The Economics Of Unsecured Lending Are Breaking Down

The challenge with small-ticket unsecured lending is not only defaults but also the cost of recovering those loans. 

According to Kumar, collecting a defaulted loan can cost lenders about ₹1,000. If the loan itself is worth only ₹2,000 or even ₹10,000, the economics quickly become unattractive, with a single default capable of wiping out the profits from several successful loans. 

Collateral changes this equation. If a customer has already pledged a fixed deposit or another financial asset, the lender’s recovery process becomes significantly simpler. The loan remains secured, collection costs fall and the economics become viable even for smaller ticket sizes.

This approach also aligns with the RBI’s increasingly cautious stance on unsecured consumer lending. While the regulator continues to support financial inclusion, it continues to stress that credit growth cannot come at the expense of asset quality. As borrower stress rises, lenders are increasingly looking for ways to reduce risk without excluding first-time borrowers altogether.

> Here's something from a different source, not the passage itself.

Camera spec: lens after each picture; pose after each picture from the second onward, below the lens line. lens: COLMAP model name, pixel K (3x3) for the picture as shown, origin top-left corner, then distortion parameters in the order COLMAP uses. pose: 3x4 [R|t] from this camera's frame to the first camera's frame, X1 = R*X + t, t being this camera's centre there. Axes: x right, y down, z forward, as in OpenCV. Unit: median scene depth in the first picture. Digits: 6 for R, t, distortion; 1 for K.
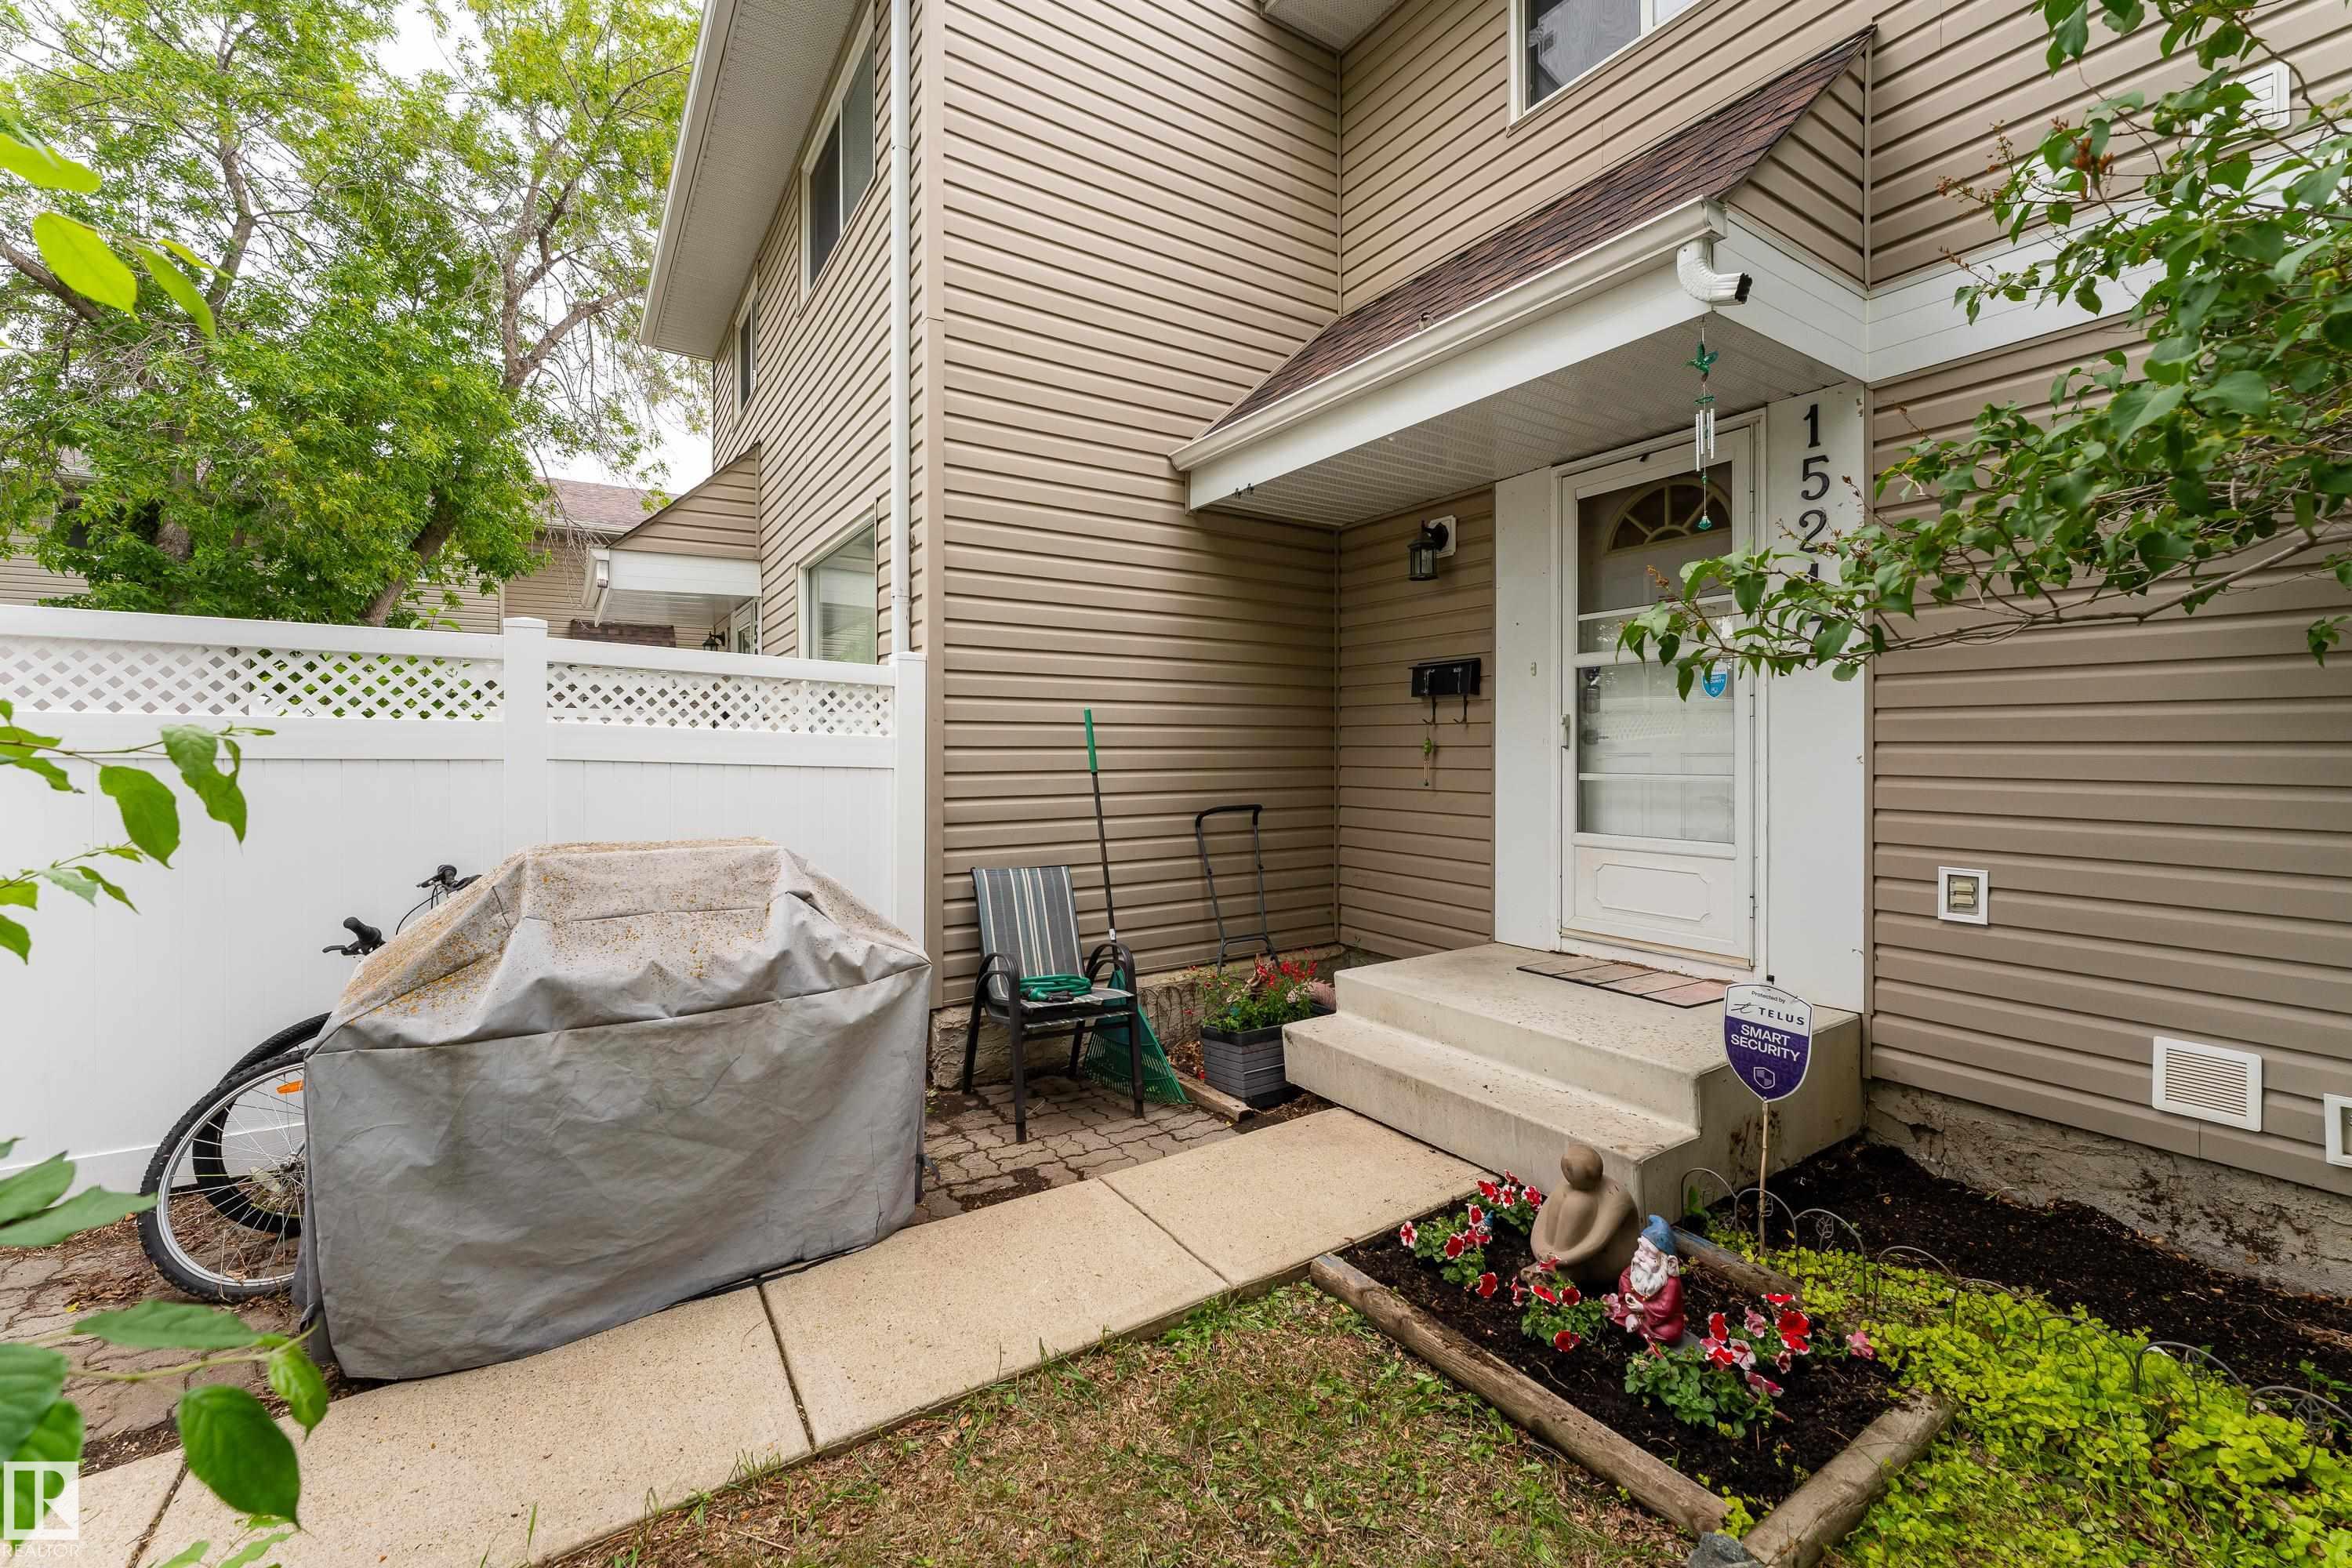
lens RADIAL K [[957.7, 0, 1212.7], [0, 957.7, 745.5], [0, 0, 1]] dist [0.000187, -0.000173]
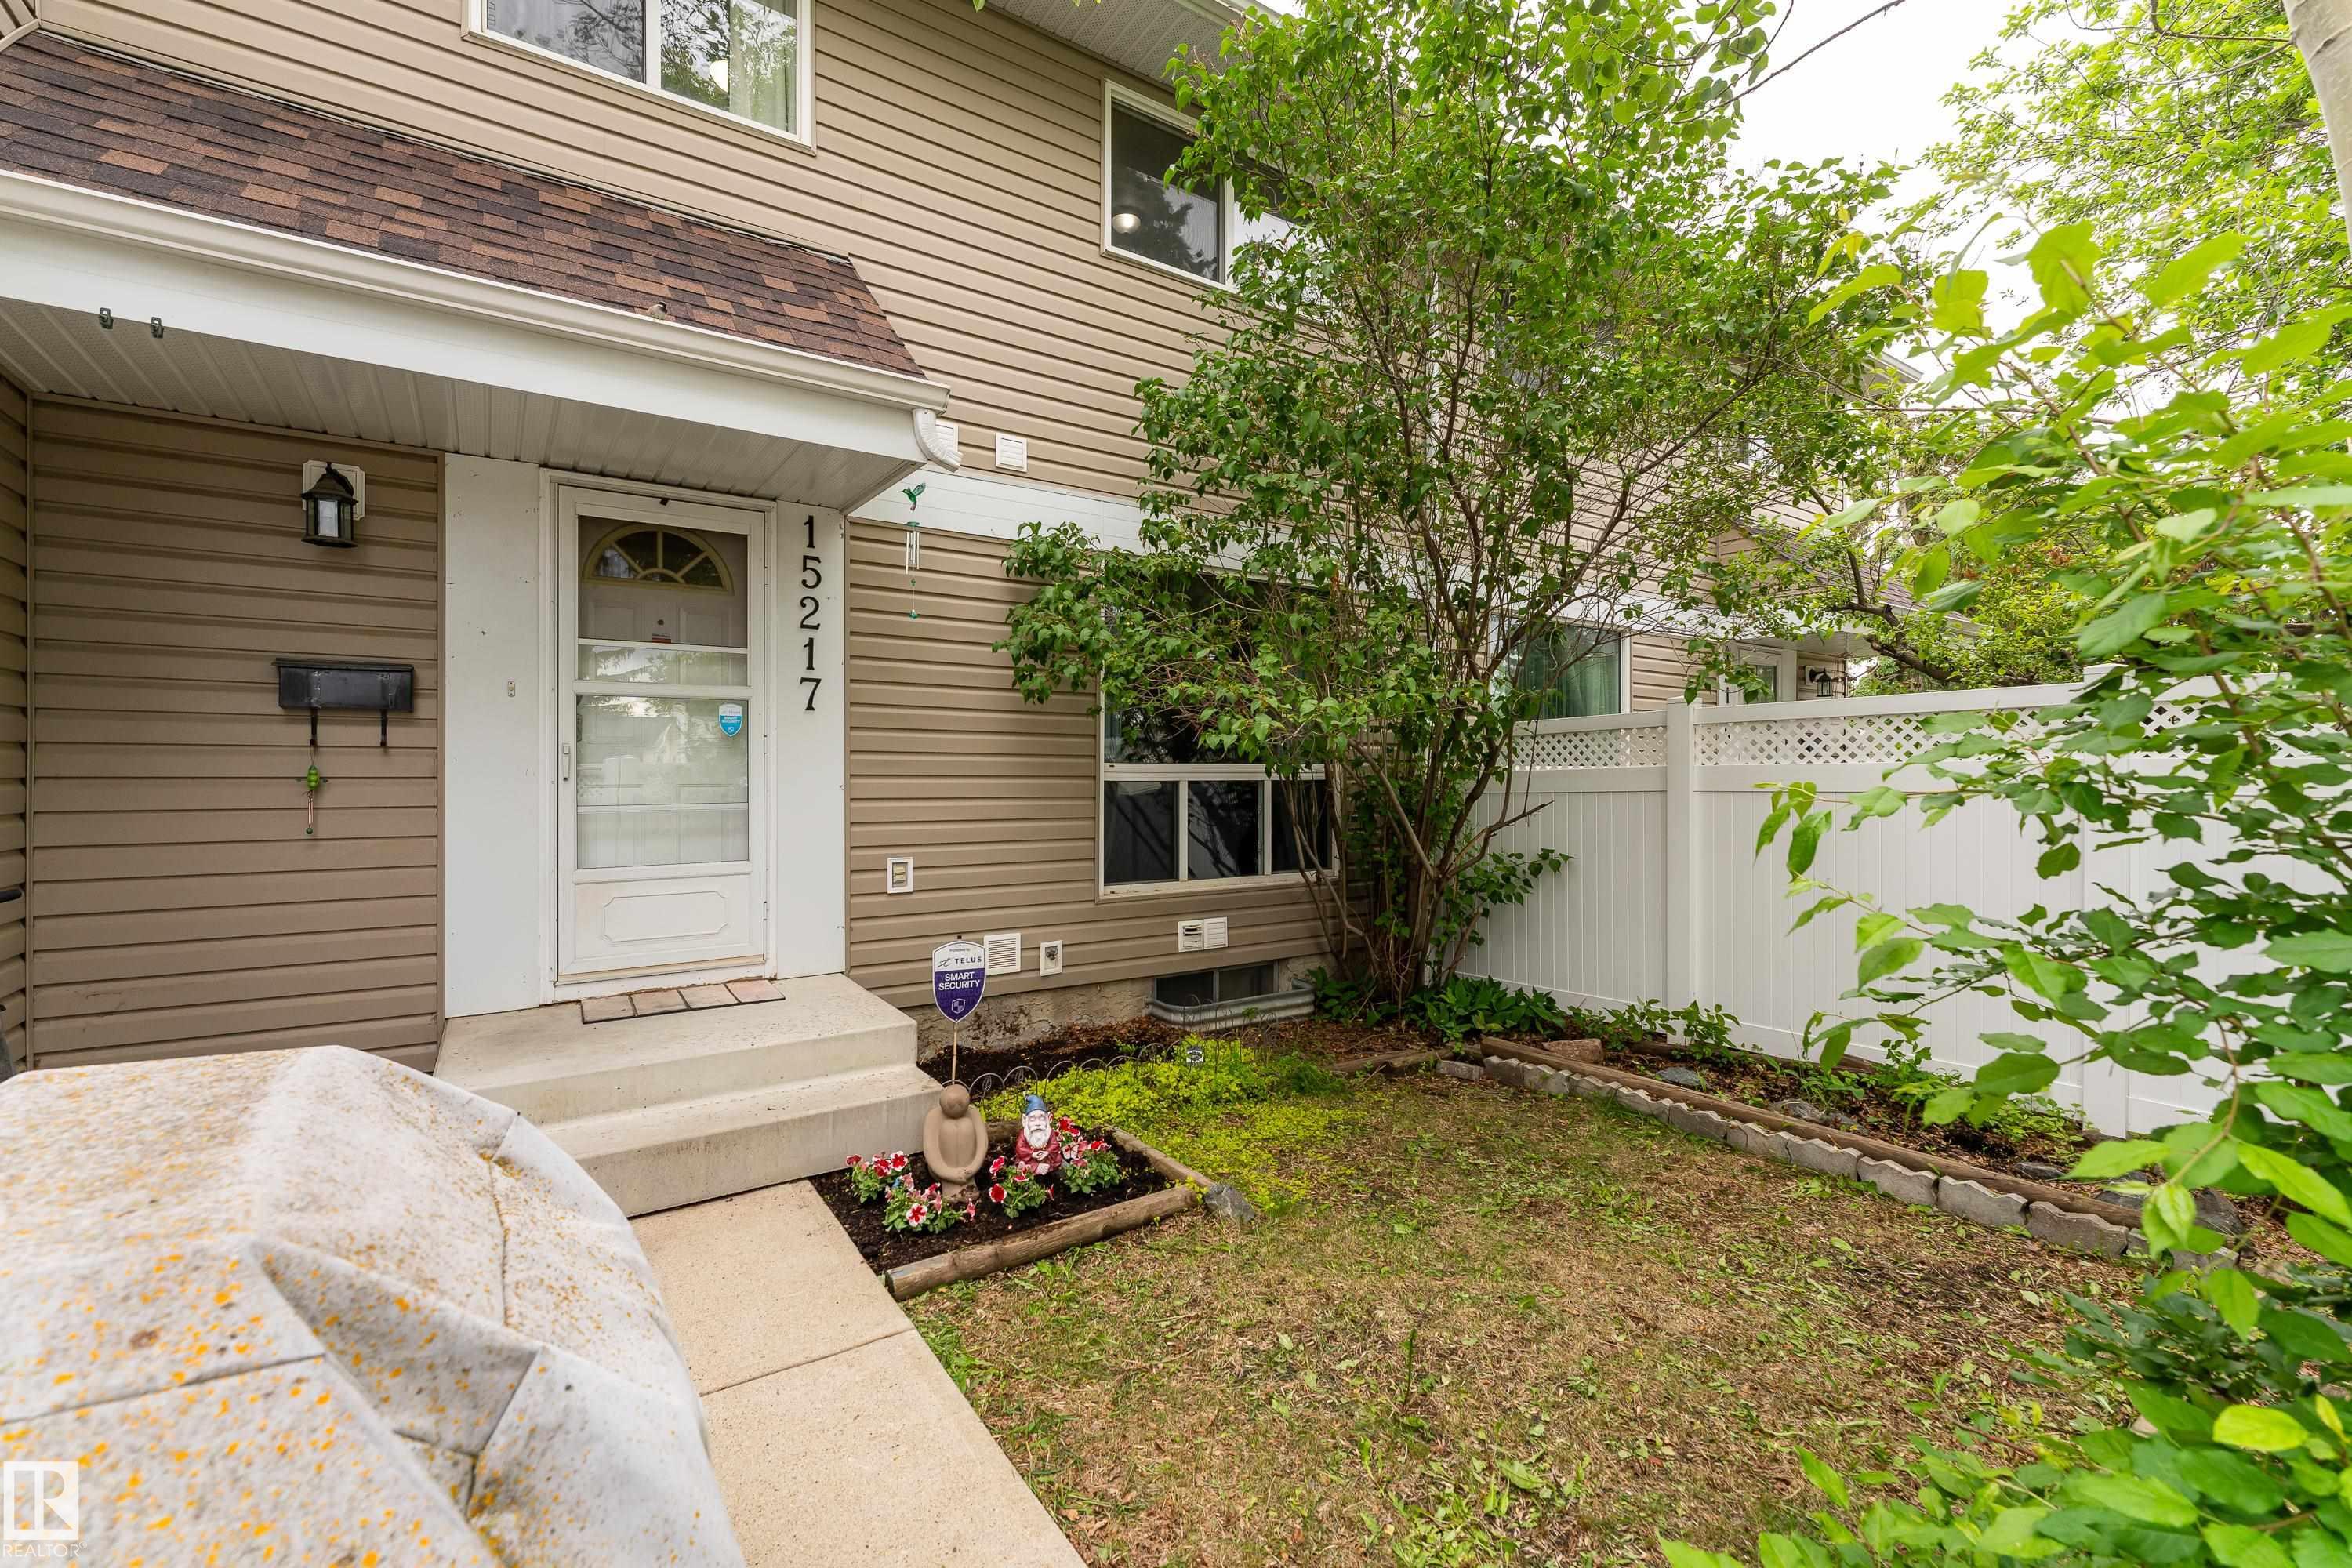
lens RADIAL K [[957.7, 0, 1156.1], [0, 957.7, 773.7], [0, 0, 1]] dist [0.000187, -0.000173]
pose [[0.019900, -0.001850, 0.999800, -0.622216], [-0.004164, 0.999989, 0.001934, -0.008753], [-0.999793, -0.004201, 0.019892, 0.471636]]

Spense’s broader thesis goes beyond secured lending. It sees secured credit as a way to build borrowers’ credit histories.

The startup estimates that millions of Indians already hold deposits with banks but have never accessed formal credit. Instead of immediately offering unsecured personal loans, it believes banks should first extend secured revolving credit lines backed by customers’ existing financial assets.

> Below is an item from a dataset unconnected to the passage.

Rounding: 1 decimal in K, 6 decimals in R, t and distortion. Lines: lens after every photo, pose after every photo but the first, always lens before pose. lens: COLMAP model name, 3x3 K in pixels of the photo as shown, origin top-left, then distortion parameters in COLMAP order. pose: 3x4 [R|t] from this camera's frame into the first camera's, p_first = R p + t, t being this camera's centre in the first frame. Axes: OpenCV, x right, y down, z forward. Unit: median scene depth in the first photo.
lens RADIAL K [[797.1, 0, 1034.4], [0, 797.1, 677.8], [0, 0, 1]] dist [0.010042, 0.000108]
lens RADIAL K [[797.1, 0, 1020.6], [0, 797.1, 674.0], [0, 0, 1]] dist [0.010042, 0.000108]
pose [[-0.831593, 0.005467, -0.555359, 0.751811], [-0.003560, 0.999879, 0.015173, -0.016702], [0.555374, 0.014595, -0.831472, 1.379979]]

If borrowers demonstrate responsible repayment behaviour over six to twelve months, lenders can gradually increase their unsecured credit limits based on that track record. In other words, the collateral becomes less important over time and the borrower’s repayment history becomes the real asset.

Kumar compared this approach to how many immigrants in the US begin building their credit history. They often begin with secured credit cards backed by cash deposits and, after demonstrating consistent repayment behaviour, gradually qualify for higher unsecured credit limits.  

Spense believes a similar journey could help millions of first-time borrowers in India access formal credit more sustainably. 

Why Not Simply Build Better Credit Scores?

The obvious question is: why not simply build better credit-scoring models? After all, dozens of Indian fintech startups are already building alternative underwriting models using bank statements, GST records, UPI transactions and behavioural data.

However, Kumar said that this approach is reaching diminishing returns. His reasoning is that hundreds of companies, including banks, are already trying to solve the same problem using largely the same datasets. If years of experimentation have not consistently cracked underwriting for first-time borrowers, building yet another scoring algorithm is unlikely to fundamentally change the outcome.

Instead, he believes every customer who starts with an asset-backed credit line generates repayment behaviour that did not exist previously. 

Homemakers, retirees, informal workers and small business owners — many of whom remain invisible to conventional credit models — can gradually build measurable credit histories without requiring banks to take immediate unsecured risk. 

According to Kumar, that behavioural data could eventually become more valuable than the collateral itself.  

Whether this thesis succeeds remains to be seen. Asset-backed lending is not new. What Spense is building is the infrastructure that allows secured credit to function like modern digital credit — instant, reusable and seamlessly integrated into everyday payment experiences.